GIVEN RECORDS »
========================================================================

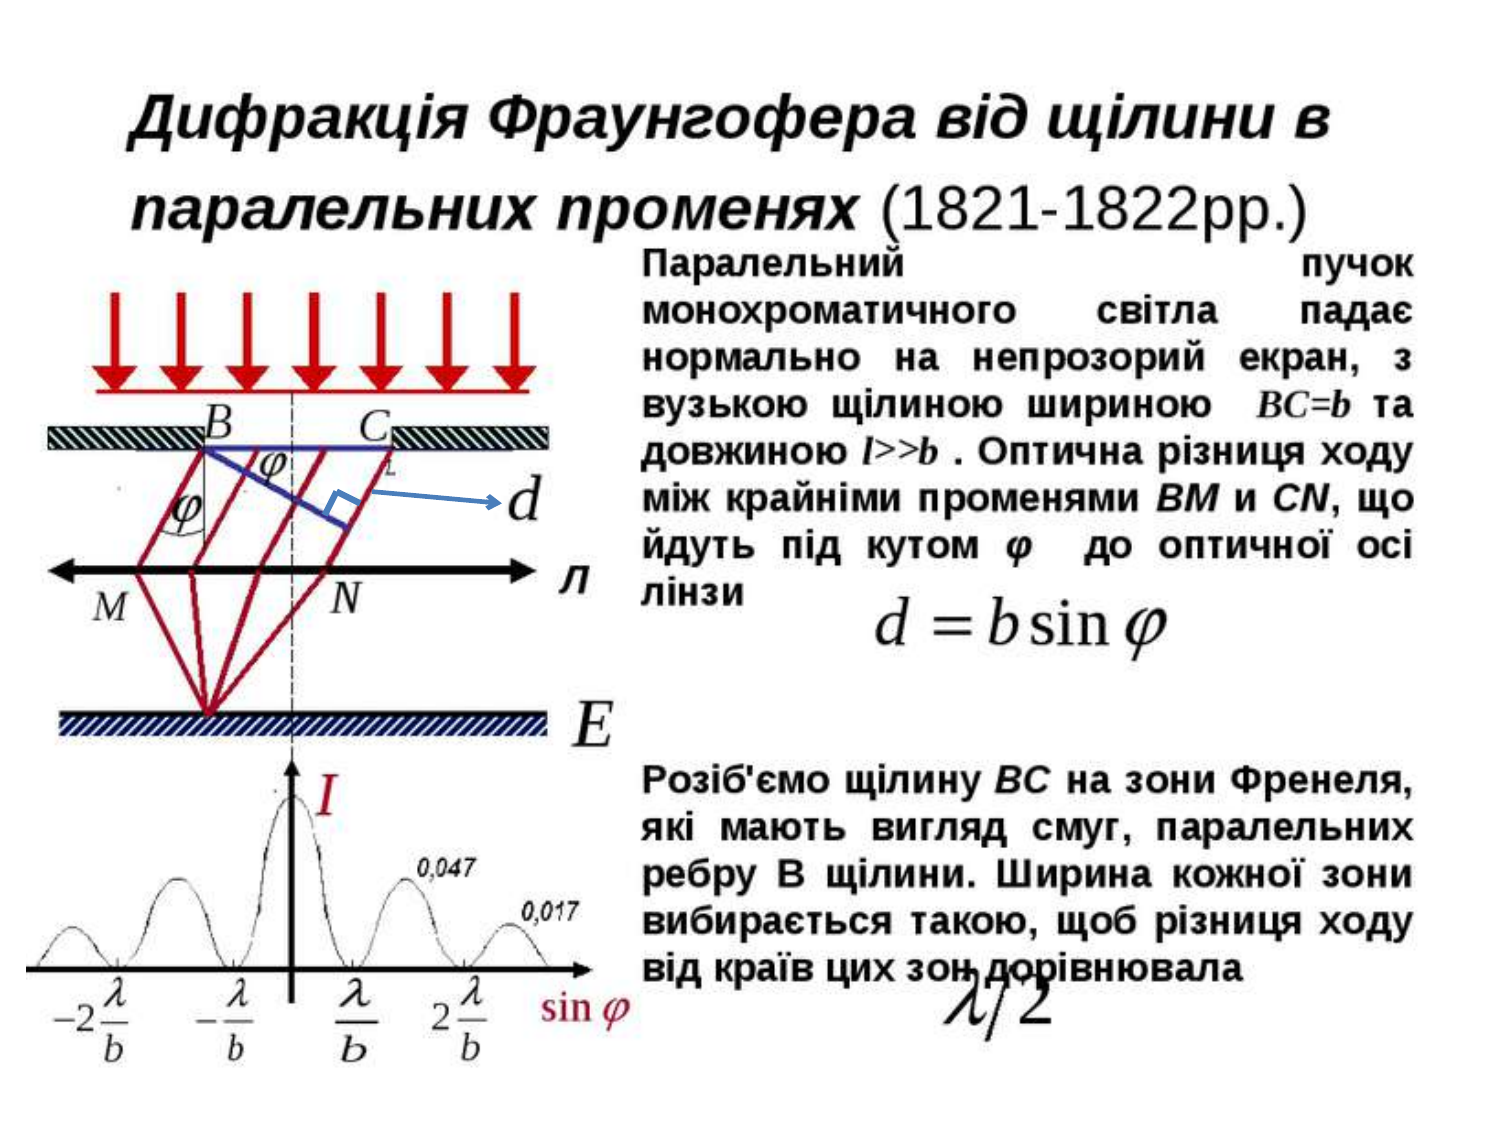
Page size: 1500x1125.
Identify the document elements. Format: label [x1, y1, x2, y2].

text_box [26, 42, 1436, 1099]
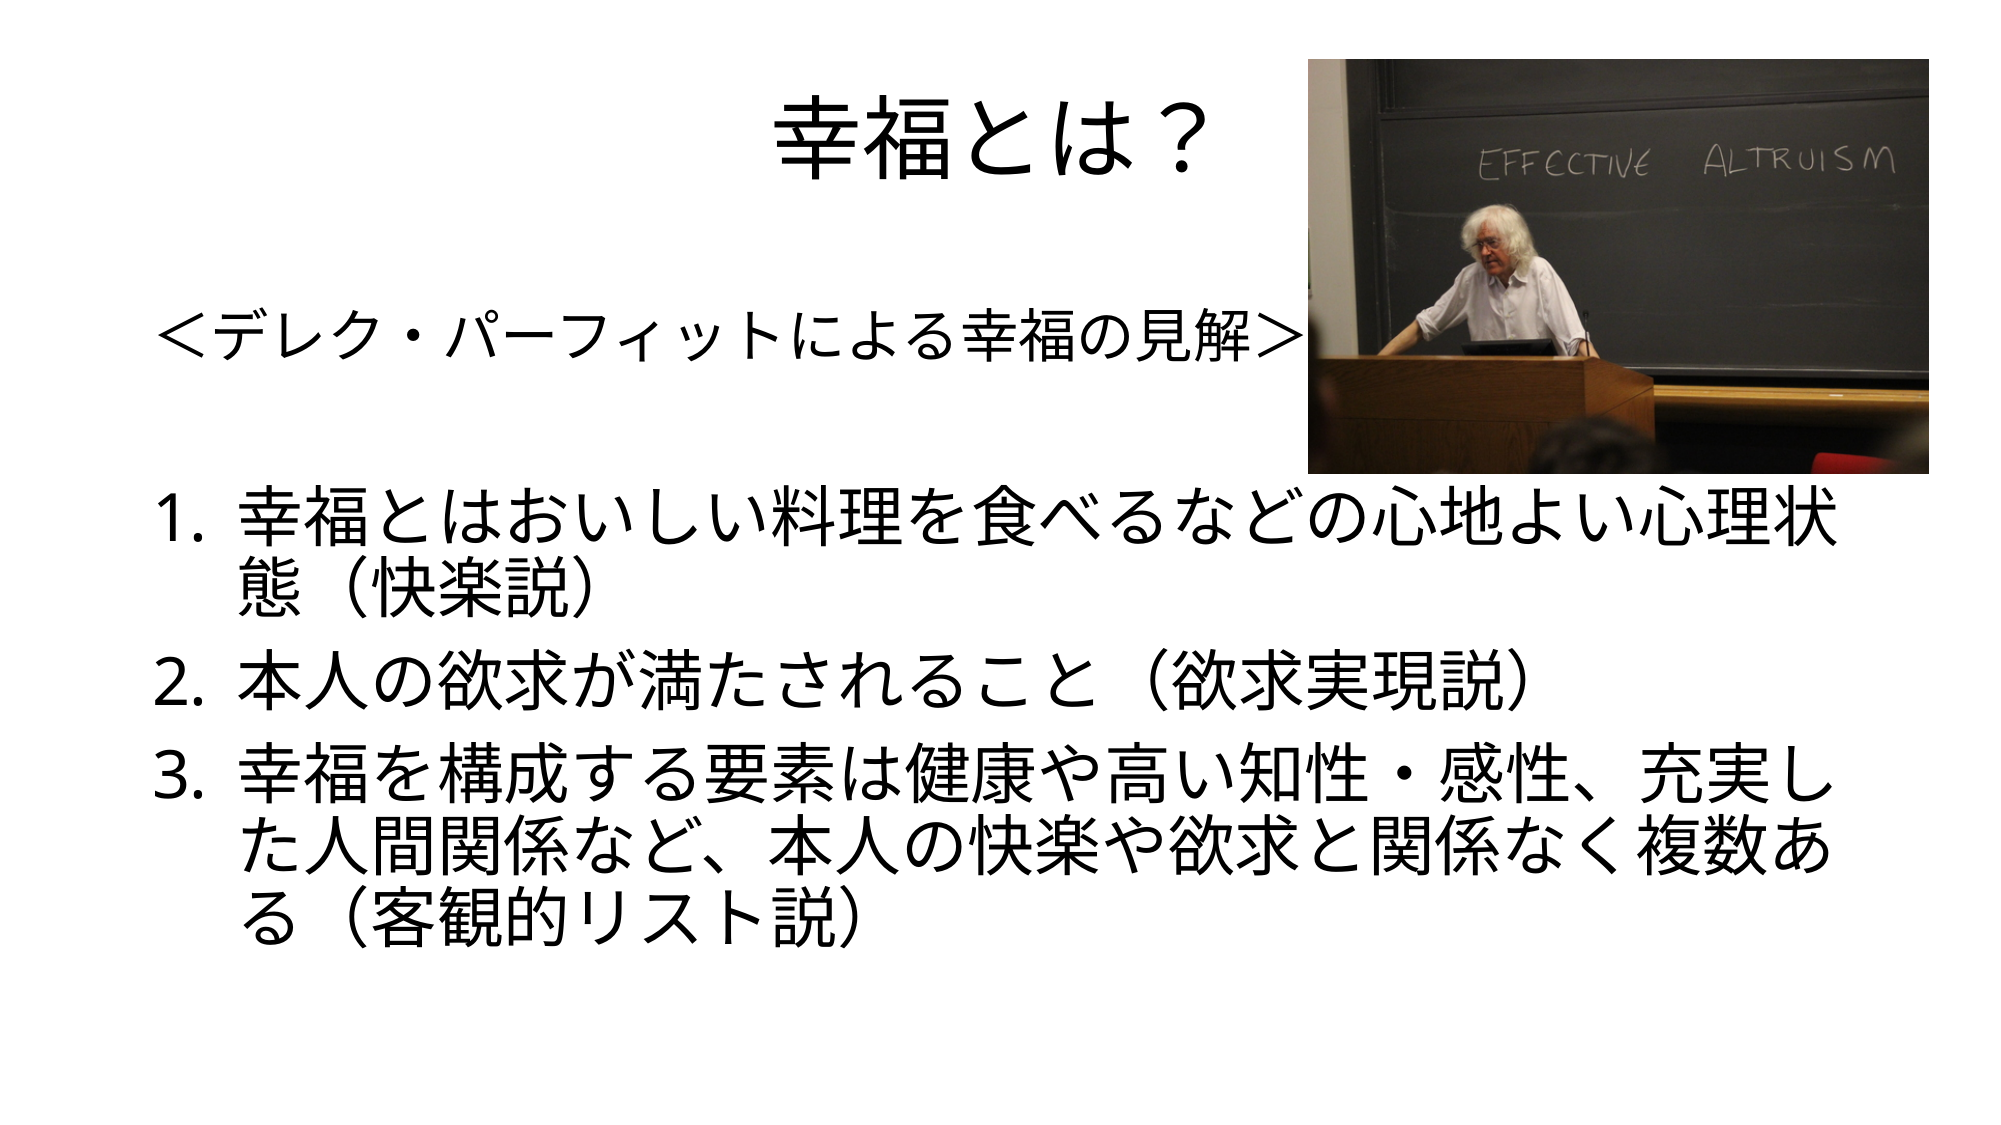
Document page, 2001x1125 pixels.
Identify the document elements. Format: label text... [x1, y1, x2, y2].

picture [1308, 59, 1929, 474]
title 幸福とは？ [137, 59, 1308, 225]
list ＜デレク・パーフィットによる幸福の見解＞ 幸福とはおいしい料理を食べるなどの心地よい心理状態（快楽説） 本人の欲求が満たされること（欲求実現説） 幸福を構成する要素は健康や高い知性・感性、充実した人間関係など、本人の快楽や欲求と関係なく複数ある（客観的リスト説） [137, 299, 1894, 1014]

========================================================================

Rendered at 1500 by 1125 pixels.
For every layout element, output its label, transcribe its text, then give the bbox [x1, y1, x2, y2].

========================================================================

"Page size: 1500x1125." marks the first line to copy, and "Document page, 2001x1125 pixels." marks the last. Repeat that stretch above exactly, with no pictures.

Page size: 1500x1125.
Identify the document elements. Format: label [x1, y1, x2, y2].

text_box [26, 42, 1436, 1099]
Document page, 2001x1125 pixels.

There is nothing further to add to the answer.